What you need to do: Return the text of every entry below word for word, with the pictures left out.

*-*-*

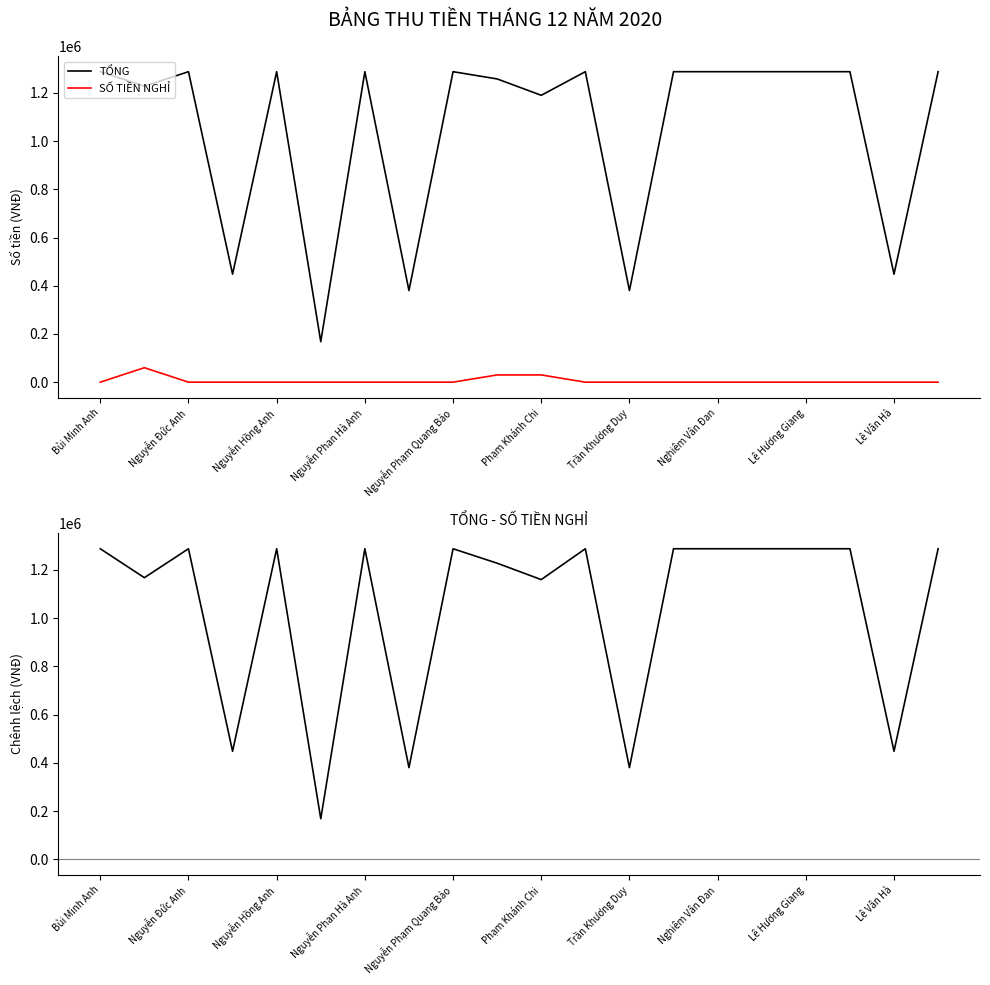

What is the total value across all series at 19?

2575884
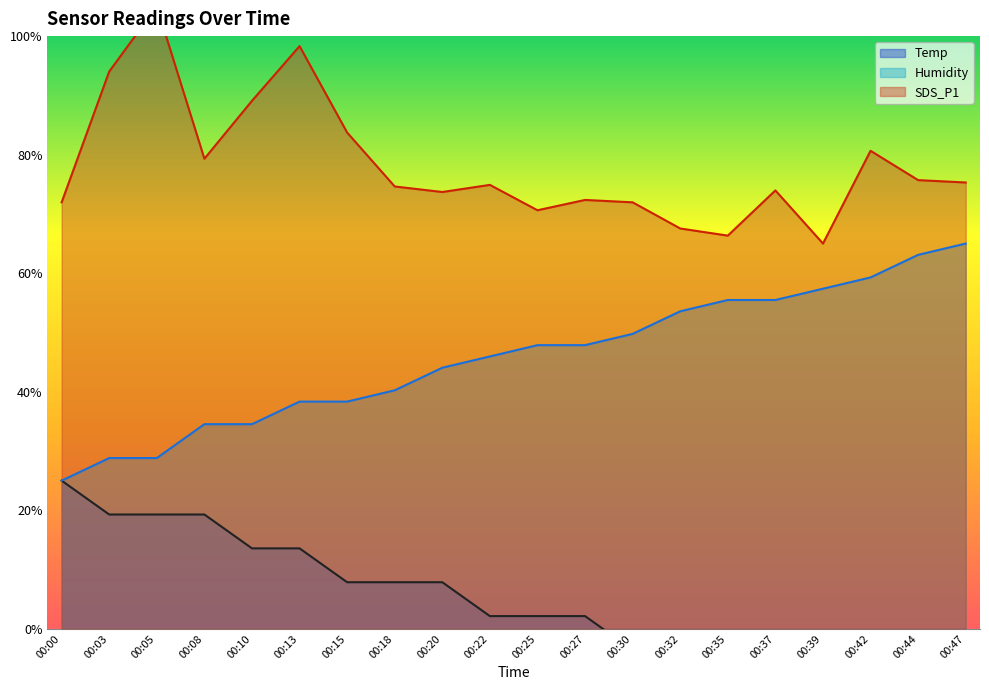

What is the value of the SDS_P1 point at the 17th from the left?

65.0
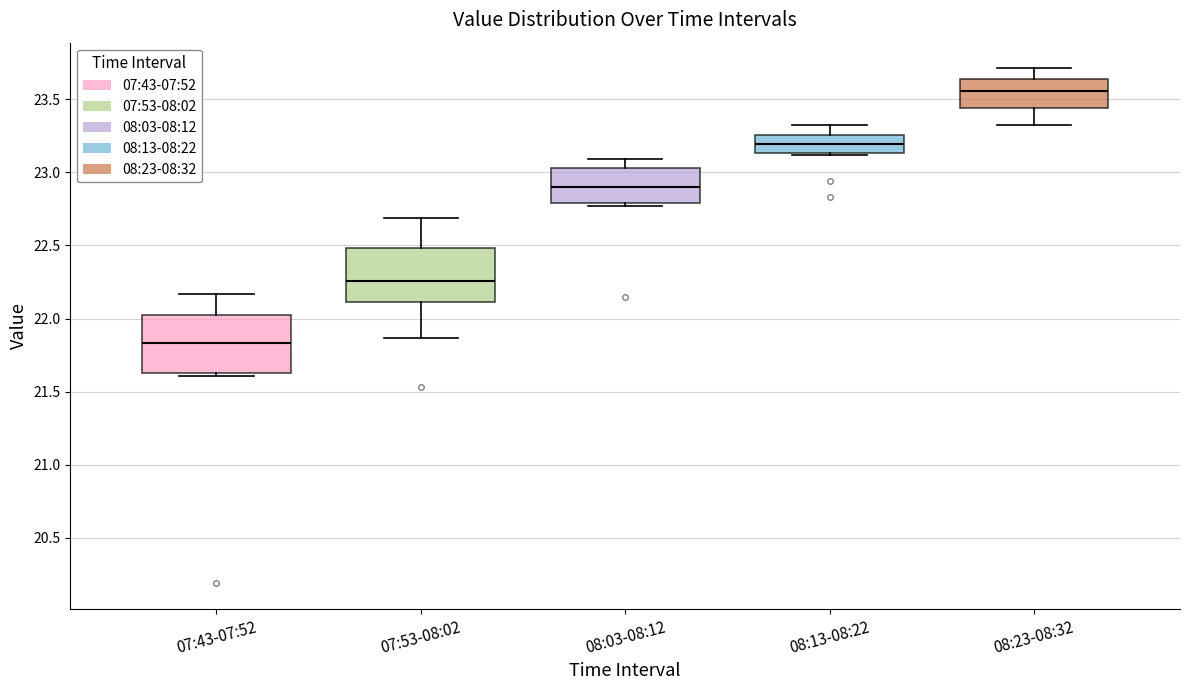

Reading left to right, read every box against the y-axis: the position of its median line, the range the box covers, and the ends of its whiskers. The values are not printed on the chart, so give them approximately, as read against the axis.

07:43-07:52: median 21.85, box 21.65 to 22.05, whiskers 21.60 to 22.15
07:53-08:02: median 22.25, box 22.10 to 22.50, whiskers 21.85 to 22.70
08:03-08:12: median 22.90, box 22.80 to 23.05, whiskers 22.75 to 23.10
08:13-08:22: median 23.20, box 23.15 to 23.25, whiskers 23.10 to 23.30
08:23-08:32: median 23.55, box 23.45 to 23.65, whiskers 23.30 to 23.70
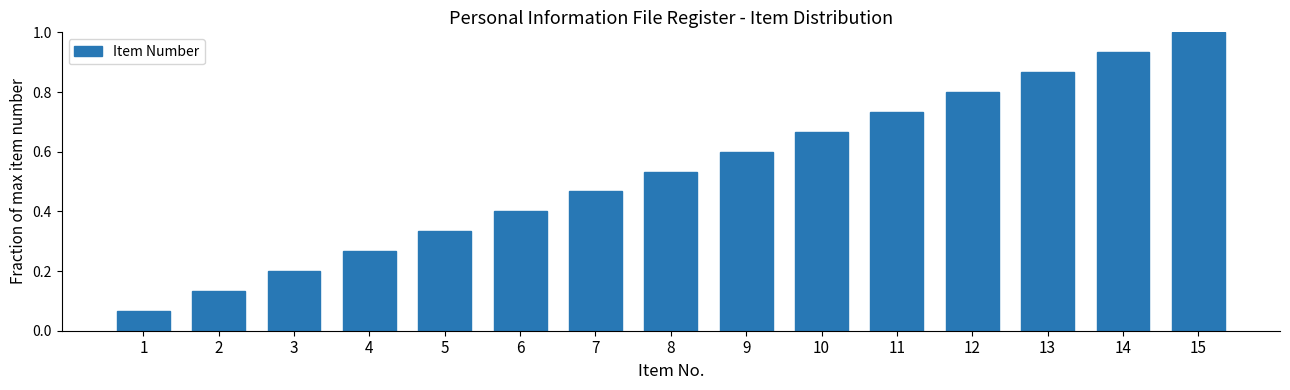

The chart shows a value of 0.6 at 6. True or false?

False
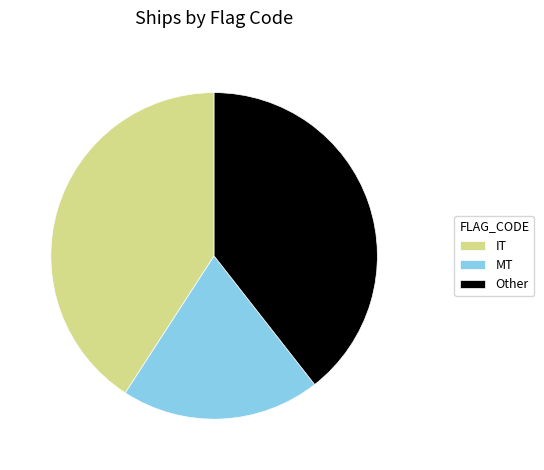

Which category has the smallest portion of the pie?

MT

*-*-*

Problem solution:
What is the total value across all series at 19?

2575884

What is the value of the SDS_P1 point at the 17th from the left?

65.0

Reading left to right, read every box against the y-axis: the position of its median line, the range the box covers, and the ends of its whiskers. The values are not printed on the chart, so give them approximately, as read against the axis.

07:43-07:52: median 21.85, box 21.65 to 22.05, whiskers 21.60 to 22.15
07:53-08:02: median 22.25, box 22.10 to 22.50, whiskers 21.85 to 22.70
08:03-08:12: median 22.90, box 22.80 to 23.05, whiskers 22.75 to 23.10
08:13-08:22: median 23.20, box 23.15 to 23.25, whiskers 23.10 to 23.30
08:23-08:32: median 23.55, box 23.45 to 23.65, whiskers 23.30 to 23.70

The chart shows a value of 0.6 at 6. True or false?

False

Which category has the smallest portion of the pie?

MT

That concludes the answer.